Hence, the judges in the Corby case were able to make rulings on the admission of evidence that probably could not have occurred in an Australian court. They were empowered to decide which witnesses would be called, and could even call for outside testimony that had not been requested by either side.
There is little doubt that the Indonesian judiciary has an image problem: it was rated the most corrupt of 12 Asian countries in a survey of expatriate businessmen released by the Hong Kong-based Political and Economic Risk Consultancy just as the trial was concluding.
But most Indonesian corruption occurs in commercial rather than criminal cases, and has more to do with the business mentality of gaining an advantage in markets or contracts than any widespread effort to influence judgments.

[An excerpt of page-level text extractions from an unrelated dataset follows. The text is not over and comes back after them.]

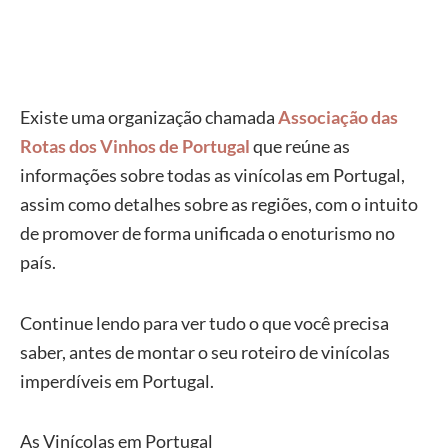
Existe uma organização chamada
Associação das
Rotas dos Vinhos de Portugal
que reúne as
informações sobre todas as vinícolas em Portugal,
assim como detalhes sobre as regiões, com o intuito
de promover de forma unificada o enoturismo no
país.
Continue lendo para ver tudo o que você precisa
saber, antes de montar o seu roteiro de vinícolas
imperdíveis em Portugal.
As Vinícolas em Portugal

Yet, even with the different judicial approach, it is unlikely the outcome would have been fundamentally different if the trial had been held in Australia. The bag containing the marijuana might have been fingerprinted, but the result would hardly have been conclusive: any self-respecting smuggler knows the value of using gloves.
Criminal lawyers have said that no Australian court would have agreed to admit evidence on hearsay regarding the alleged airport baggage handlers syndicate. The chief defense witness was a convicted rapist who overheard a conversation between two fellow inmates while in a remand cell.

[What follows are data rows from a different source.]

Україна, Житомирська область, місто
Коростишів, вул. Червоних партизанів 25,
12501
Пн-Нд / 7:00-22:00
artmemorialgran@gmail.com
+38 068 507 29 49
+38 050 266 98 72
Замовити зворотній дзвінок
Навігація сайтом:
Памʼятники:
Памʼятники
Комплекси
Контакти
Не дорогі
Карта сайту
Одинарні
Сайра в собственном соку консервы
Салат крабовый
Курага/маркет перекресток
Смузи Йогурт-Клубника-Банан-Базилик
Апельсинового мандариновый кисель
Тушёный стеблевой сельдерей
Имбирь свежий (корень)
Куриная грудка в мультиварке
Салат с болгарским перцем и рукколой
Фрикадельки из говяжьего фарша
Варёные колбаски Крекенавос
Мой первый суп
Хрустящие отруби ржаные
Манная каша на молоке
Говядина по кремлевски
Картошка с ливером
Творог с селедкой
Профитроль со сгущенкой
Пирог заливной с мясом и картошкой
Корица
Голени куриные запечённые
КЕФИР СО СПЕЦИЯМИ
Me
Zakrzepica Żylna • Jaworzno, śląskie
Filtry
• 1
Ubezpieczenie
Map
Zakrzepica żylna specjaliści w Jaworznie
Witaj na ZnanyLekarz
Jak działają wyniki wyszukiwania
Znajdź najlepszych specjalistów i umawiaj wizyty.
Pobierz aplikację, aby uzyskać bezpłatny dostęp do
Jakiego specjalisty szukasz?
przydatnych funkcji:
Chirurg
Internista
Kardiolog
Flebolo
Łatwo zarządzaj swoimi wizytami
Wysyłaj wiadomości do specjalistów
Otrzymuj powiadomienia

In any case, police have said the smuggling ring was dealing in heroin, not marijuana, which has long been considered too bulky to move in large shipments. (Heroin, which can easily be diluted, brings far greater rewards for a fraction of the quantity.)
As with any trial of this nature, Corby's prospects of avoiding a conviction rested on her ability to distance herself from the boogie board bag and its contents; she was unable to do so. The police account of her arrest even has Corby confessing at one point to having brought in the marijuana for her own use, though she later denied having made such an admission.
None of this is likely to assuage the outpouring of anger among her supporters as the judiciary meets again to consider Corby's appeal against her sentence, or weaken the resolve of the Indonesian police, who believe it was too lenient. If their appeal is successful, Corby could face a life term, or even be executed.
On the protest agenda are a national campaign to coincide with Corby's birthday next month and a more vigorous assault on business and tourism links, including a publicity blitz to encourage the 300,000 Australians who travel to Bali each year to stay home.
Bookings for Bali have already fallen by 20% since the trial build-up began, according to trade magazines. While many expect this to be only a temporary trend, the drawn-out nature of the appeals process means relations between the two countries will not settle down for months, possibly even years.
Ironically, the Australian government is currently providing funding for the retraining of Indonesian judges as part of a program of "democratizing" the judicial system that is intended to make it more accountable and independent, a process it is keen to see continued.
Canberra might also want to devote some resources to making its own countrymen more aware of the big archipelago that lies just to the north, before a catalogue of misconceptions and media intrigue becomes a real diplomatic albatross.
An opinion survey published by the respected Lowy Institute earlier this year found a level of alienation between Australians and Indonesians that is extraordinary for two neighbors with so many shared security and economic interests.
Asked to rate how they felt about various countries within Asia and in other regions, only 52% of respondents said they felt positive toward Indonesia, and 42% were negative. They ranked Indonesia just above a host of unstable Middle East nations, including Iraq and Iran, which suggests it may not be just one person who is on trial in this case.